I dont really need something really water proof, i have a nice jacket... i looking for something light weight for the warmer days that snow doesn't stick to..


----------



## Steez (Jun 25, 2011)

just get the dc hoodie if u want a lighter sweatshirt for riding, or if you want a soft shell jacket that's lighter ik where you can get them


----------



## linvillegorge (Jul 6, 2009)

readimag said:


> I use this stuff and it works great for anything. Or buy something from a outdoor company like nothface or mtn hardware they have tons of products. You need to be ready to pay for a good softshell but it will be over 150 easy for a good brand.
> Nikwax | Waterproofing, Cleaning and Insect Protection products


Nikwax works great for refreshing waterproofing, but it won't waterproof something that wasn't to begin with.

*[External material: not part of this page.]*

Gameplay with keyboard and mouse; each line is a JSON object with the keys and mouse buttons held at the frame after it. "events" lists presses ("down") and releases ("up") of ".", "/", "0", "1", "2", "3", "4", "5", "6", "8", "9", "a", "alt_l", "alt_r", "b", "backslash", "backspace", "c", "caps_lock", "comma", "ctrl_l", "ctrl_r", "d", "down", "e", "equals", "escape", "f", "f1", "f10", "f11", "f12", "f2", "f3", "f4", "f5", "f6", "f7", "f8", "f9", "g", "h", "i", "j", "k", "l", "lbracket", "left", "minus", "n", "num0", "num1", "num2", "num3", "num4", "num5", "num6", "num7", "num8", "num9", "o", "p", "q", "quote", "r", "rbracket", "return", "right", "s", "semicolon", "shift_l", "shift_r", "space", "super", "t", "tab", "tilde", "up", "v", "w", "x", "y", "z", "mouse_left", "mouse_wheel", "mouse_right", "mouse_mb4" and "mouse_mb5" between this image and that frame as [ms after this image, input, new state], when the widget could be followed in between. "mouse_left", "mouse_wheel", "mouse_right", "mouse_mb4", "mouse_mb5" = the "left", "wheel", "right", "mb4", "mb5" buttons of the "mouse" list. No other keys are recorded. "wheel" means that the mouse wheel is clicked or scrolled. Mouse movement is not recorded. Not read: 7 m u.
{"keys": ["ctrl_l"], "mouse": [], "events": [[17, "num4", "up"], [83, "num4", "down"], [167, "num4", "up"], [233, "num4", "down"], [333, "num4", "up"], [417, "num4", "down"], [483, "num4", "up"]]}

You can't just throw it on a cotton sweatshirt and have a wateroroof or water resistant garment. The nky thing I've found it will work on in this manner is like nylon hiking pants. It'll help keep you dry walking through wet grass and the like, but that's about it.


----------



## AlxStat (Oct 20, 2010)

i was wondering if the burton Cymbal Pullover Hoodie had an ipod pocket, it says it has a Hidden Side Seam Stash Pocket, anyone know?


----------



## ThunderChunky (Oct 1, 2011)

CANDYGRIND GO SNOWBOARDING ZIP HOODIE - NAVY


I used it when it was about 25 and it kept me warm with another sweatshirt underneat it. Did get a little wet but only cause I was in the park busting my ass every three seconds. It's got a pocket in the hood for your Ipod too. Zippered pockets and thumb hole on the sleeve.


----------